◆ **MATERIALS PROVIDED**:

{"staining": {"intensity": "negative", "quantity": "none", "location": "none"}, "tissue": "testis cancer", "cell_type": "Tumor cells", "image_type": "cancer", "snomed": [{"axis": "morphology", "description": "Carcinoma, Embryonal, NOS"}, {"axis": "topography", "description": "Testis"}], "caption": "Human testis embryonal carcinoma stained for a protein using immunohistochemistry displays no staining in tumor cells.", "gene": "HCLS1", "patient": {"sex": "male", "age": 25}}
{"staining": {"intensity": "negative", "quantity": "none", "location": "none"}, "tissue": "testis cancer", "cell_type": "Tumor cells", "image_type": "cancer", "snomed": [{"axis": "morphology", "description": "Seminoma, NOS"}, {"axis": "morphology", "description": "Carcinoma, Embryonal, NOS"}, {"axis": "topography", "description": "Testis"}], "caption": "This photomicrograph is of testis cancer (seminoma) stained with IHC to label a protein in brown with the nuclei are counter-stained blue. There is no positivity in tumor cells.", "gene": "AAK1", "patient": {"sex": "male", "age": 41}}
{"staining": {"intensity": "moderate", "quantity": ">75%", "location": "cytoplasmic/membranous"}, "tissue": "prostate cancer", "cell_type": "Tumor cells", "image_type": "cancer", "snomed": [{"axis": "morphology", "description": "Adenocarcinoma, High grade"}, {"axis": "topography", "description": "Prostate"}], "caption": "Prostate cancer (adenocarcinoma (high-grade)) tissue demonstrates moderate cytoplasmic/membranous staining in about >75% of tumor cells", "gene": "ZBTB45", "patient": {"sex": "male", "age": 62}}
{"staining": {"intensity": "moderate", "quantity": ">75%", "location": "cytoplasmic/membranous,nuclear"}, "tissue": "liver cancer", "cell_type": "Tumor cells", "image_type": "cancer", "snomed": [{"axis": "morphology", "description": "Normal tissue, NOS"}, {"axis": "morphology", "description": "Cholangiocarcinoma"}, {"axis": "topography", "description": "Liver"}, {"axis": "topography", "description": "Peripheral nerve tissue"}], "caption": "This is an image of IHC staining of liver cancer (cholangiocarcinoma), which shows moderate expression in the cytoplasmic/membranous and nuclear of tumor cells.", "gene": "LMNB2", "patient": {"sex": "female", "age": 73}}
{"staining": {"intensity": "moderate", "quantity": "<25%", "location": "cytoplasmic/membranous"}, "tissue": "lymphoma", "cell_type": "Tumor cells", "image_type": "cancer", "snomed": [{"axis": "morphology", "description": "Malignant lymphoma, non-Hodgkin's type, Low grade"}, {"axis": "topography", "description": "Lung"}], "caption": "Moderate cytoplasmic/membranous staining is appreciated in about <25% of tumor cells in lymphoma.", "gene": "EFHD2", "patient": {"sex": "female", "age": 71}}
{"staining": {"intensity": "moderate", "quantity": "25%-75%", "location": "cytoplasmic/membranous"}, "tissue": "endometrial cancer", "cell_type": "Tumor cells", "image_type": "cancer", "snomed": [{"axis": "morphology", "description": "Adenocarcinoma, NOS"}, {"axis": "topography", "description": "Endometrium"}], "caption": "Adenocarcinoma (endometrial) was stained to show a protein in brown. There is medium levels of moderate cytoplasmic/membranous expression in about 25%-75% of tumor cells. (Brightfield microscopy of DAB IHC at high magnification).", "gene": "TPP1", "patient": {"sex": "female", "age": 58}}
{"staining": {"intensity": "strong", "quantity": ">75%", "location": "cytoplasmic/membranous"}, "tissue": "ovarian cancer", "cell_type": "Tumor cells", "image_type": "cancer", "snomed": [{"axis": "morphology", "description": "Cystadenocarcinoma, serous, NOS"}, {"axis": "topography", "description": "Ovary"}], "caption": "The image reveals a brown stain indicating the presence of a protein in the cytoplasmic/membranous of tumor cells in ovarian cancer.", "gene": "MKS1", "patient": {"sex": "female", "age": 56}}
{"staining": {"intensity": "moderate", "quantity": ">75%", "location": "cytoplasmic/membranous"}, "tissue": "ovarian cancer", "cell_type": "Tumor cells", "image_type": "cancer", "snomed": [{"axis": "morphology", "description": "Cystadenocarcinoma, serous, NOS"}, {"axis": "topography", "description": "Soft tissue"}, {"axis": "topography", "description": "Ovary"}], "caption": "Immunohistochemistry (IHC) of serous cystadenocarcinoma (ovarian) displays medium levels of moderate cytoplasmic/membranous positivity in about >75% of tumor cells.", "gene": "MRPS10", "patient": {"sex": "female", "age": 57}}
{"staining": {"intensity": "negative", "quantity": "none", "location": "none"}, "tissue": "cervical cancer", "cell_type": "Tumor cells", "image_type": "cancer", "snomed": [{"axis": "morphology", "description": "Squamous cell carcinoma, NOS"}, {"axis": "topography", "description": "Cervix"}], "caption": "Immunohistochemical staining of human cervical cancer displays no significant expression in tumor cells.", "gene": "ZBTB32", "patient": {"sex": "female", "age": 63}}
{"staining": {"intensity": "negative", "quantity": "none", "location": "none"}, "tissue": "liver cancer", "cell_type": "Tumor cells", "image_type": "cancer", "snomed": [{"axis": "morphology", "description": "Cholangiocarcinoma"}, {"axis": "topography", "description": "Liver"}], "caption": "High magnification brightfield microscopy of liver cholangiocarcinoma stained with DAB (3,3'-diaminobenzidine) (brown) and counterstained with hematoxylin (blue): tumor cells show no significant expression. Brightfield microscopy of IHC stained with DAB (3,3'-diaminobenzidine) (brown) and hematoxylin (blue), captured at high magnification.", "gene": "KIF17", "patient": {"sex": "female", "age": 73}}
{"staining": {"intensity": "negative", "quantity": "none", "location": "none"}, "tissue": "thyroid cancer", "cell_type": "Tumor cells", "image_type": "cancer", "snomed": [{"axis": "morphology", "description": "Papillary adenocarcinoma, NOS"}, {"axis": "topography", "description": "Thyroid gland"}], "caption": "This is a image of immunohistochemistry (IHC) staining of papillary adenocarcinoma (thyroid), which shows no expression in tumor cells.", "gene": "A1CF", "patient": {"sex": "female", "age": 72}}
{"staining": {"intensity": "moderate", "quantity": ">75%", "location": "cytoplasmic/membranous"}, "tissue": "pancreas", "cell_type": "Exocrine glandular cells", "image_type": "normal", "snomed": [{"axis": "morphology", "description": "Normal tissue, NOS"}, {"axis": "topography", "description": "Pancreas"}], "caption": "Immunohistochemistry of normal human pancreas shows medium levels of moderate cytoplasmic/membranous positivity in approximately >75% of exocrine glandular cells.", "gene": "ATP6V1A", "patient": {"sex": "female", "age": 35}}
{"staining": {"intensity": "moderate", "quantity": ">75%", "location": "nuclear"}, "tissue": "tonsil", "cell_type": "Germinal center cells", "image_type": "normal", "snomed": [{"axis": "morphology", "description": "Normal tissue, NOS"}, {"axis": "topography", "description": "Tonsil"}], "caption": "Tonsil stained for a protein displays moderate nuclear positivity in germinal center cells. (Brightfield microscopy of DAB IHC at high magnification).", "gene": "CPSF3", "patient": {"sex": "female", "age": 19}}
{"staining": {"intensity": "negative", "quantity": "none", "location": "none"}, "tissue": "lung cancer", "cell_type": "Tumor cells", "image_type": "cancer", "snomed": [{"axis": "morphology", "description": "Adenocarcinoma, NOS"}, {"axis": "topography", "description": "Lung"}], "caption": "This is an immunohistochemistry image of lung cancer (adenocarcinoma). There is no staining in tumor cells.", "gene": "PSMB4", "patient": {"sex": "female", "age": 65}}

◆ **ABOUT THIS EXERCISE**:
The output should be a character-exact copy of all entries.

◆ **ANSWER TO THIS PROBLEM**:
{"staining": {"intensity": "negative", "quantity": "none", "location": "none"}, "tissue": "testis cancer", "cell_type": "Tumor cells", "image_type": "cancer", "snomed": [{"axis": "morphology", "description": "Carcinoma, Embryonal, NOS"}, {"axis": "topography", "description": "Testis"}], "caption": "Human testis embryonal carcinoma stained for a protein using immunohistochemistry displays no staining in tumor cells.", "gene": "HCLS1", "patient": {"sex": "male", "age": 25}}
{"staining": {"intensity": "negative", "quantity": "none", "location": "none"}, "tissue": "testis cancer", "cell_type": "Tumor cells", "image_type": "cancer", "snomed": [{"axis": "morphology", "description": "Seminoma, NOS"}, {"axis": "morphology", "description": "Carcinoma, Embryonal, NOS"}, {"axis": "topography", "description": "Testis"}], "caption": "This photomicrograph is of testis cancer (seminoma) stained with IHC to label a protein in brown with the nuclei are counter-stained blue. There is no positivity in tumor cells.", "gene": "AAK1", "patient": {"sex": "male", "age": 41}}
{"staining": {"intensity": "moderate", "quantity": ">75%", "location": "cytoplasmic/membranous"}, "tissue": "prostate cancer", "cell_type": "Tumor cells", "image_type": "cancer", "snomed": [{"axis": "morphology", "description": "Adenocarcinoma, High grade"}, {"axis": "topography", "description": "Prostate"}], "caption": "Prostate cancer (adenocarcinoma (high-grade)) tissue demonstrates moderate cytoplasmic/membranous staining in about >75% of tumor cells", "gene": "ZBTB45", "patient": {"sex": "male", "age": 62}}
{"staining": {"intensity": "moderate", "quantity": ">75%", "location": "cytoplasmic/membranous,nuclear"}, "tissue": "liver cancer", "cell_type": "Tumor cells", "image_type": "cancer", "snomed": [{"axis": "morphology", "description": "Normal tissue, NOS"}, {"axis": "morphology", "description": "Cholangiocarcinoma"}, {"axis": "topography", "description": "Liver"}, {"axis": "topography", "description": "Peripheral nerve tissue"}], "caption": "This is an image of IHC staining of liver cancer (cholangiocarcinoma), which shows moderate expression in the cytoplasmic/membranous and nuclear of tumor cells.", "gene": "LMNB2", "patient": {"sex": "female", "age": 73}}
{"staining": {"intensity": "moderate", "quantity": "<25%", "location": "cytoplasmic/membranous"}, "tissue": "lymphoma", "cell_type": "Tumor cells", "image_type": "cancer", "snomed": [{"axis": "morphology", "description": "Malignant lymphoma, non-Hodgkin's type, Low grade"}, {"axis": "topography", "description": "Lung"}], "caption": "Moderate cytoplasmic/membranous staining is appreciated in about <25% of tumor cells in lymphoma.", "gene": "EFHD2", "patient": {"sex": "female", "age": 71}}
{"staining": {"intensity": "moderate", "quantity": "25%-75%", "location": "cytoplasmic/membranous"}, "tissue": "endometrial cancer", "cell_type": "Tumor cells", "image_type": "cancer", "snomed": [{"axis": "morphology", "description": "Adenocarcinoma, NOS"}, {"axis": "topography", "description": "Endometrium"}], "caption": "Adenocarcinoma (endometrial) was stained to show a protein in brown. There is medium levels of moderate cytoplasmic/membranous expression in about 25%-75% of tumor cells. (Brightfield microscopy of DAB IHC at high magnification).", "gene": "TPP1", "patient": {"sex": "female", "age": 58}}
{"staining": {"intensity": "strong", "quantity": ">75%", "location": "cytoplasmic/membranous"}, "tissue": "ovarian cancer", "cell_type": "Tumor cells", "image_type": "cancer", "snomed": [{"axis": "morphology", "description": "Cystadenocarcinoma, serous, NOS"}, {"axis": "topography", "description": "Ovary"}], "caption": "The image reveals a brown stain indicating the presence of a protein in the cytoplasmic/membranous of tumor cells in ovarian cancer.", "gene": "MKS1", "patient": {"sex": "female", "age": 56}}
{"staining": {"intensity": "moderate", "quantity": ">75%", "location": "cytoplasmic/membranous"}, "tissue": "ovarian cancer", "cell_type": "Tumor cells", "image_type": "cancer", "snomed": [{"axis": "morphology", "description": "Cystadenocarcinoma, serous, NOS"}, {"axis": "topography", "description": "Soft tissue"}, {"axis": "topography", "description": "Ovary"}], "caption": "Immunohistochemistry (IHC) of serous cystadenocarcinoma (ovarian) displays medium levels of moderate cytoplasmic/membranous positivity in about >75% of tumor cells.", "gene": "MRPS10", "patient": {"sex": "female", "age": 57}}
{"staining": {"intensity": "negative", "quantity": "none", "location": "none"}, "tissue": "cervical cancer", "cell_type": "Tumor cells", "image_type": "cancer", "snomed": [{"axis": "morphology", "description": "Squamous cell carcinoma, NOS"}, {"axis": "topography", "description": "Cervix"}], "caption": "Immunohistochemical staining of human cervical cancer displays no significant expression in tumor cells.", "gene": "ZBTB32", "patient": {"sex": "female", "age": 63}}
{"staining": {"intensity": "negative", "quantity": "none", "location": "none"}, "tissue": "liver cancer", "cell_type": "Tumor cells", "image_type": "cancer", "snomed": [{"axis": "morphology", "description": "Cholangiocarcinoma"}, {"axis": "topography", "description": "Liver"}], "caption": "High magnification brightfield microscopy of liver cholangiocarcinoma stained with DAB (3,3'-diaminobenzidine) (brown) and counterstained with hematoxylin (blue): tumor cells show no significant expression. Brightfield microscopy of IHC stained with DAB (3,3'-diaminobenzidine) (brown) and hematoxylin (blue), captured at high magnification.", "gene": "KIF17", "patient": {"sex": "female", "age": 73}}
{"staining": {"intensity": "negative", "quantity": "none", "location": "none"}, "tissue": "thyroid cancer", "cell_type": "Tumor cells", "image_type": "cancer", "snomed": [{"axis": "morphology", "description": "Papillary adenocarcinoma, NOS"}, {"axis": "topography", "description": "Thyroid gland"}], "caption": "This is a image of immunohistochemistry (IHC) staining of papillary adenocarcinoma (thyroid), which shows no expression in tumor cells.", "gene": "A1CF", "patient": {"sex": "female", "age": 72}}
{"staining": {"intensity": "moderate", "quantity": ">75%", "location": "cytoplasmic/membranous"}, "tissue": "pancreas", "cell_type": "Exocrine glandular cells", "image_type": "normal", "snomed": [{"axis": "morphology", "description": "Normal tissue, NOS"}, {"axis": "topography", "description": "Pancreas"}], "caption": "Immunohistochemistry of normal human pancreas shows medium levels of moderate cytoplasmic/membranous positivity in approximately >75% of exocrine glandular cells.", "gene": "ATP6V1A", "patient": {"sex": "female", "age": 35}}
{"staining": {"intensity": "moderate", "quantity": ">75%", "location": "nuclear"}, "tissue": "tonsil", "cell_type": "Germinal center cells", "image_type": "normal", "snomed": [{"axis": "morphology", "description": "Normal tissue, NOS"}, {"axis": "topography", "description": "Tonsil"}], "caption": "Tonsil stained for a protein displays moderate nuclear positivity in germinal center cells. (Brightfield microscopy of DAB IHC at high magnification).", "gene": "CPSF3", "patient": {"sex": "female", "age": 19}}
{"staining": {"intensity": "negative", "quantity": "none", "location": "none"}, "tissue": "lung cancer", "cell_type": "Tumor cells", "image_type": "cancer", "snomed": [{"axis": "morphology", "description": "Adenocarcinoma, NOS"}, {"axis": "topography", "description": "Lung"}], "caption": "This is an immunohistochemistry image of lung cancer (adenocarcinoma). There is no staining in tumor cells.", "gene": "PSMB4", "patient": {"sex": "female", "age": 65}}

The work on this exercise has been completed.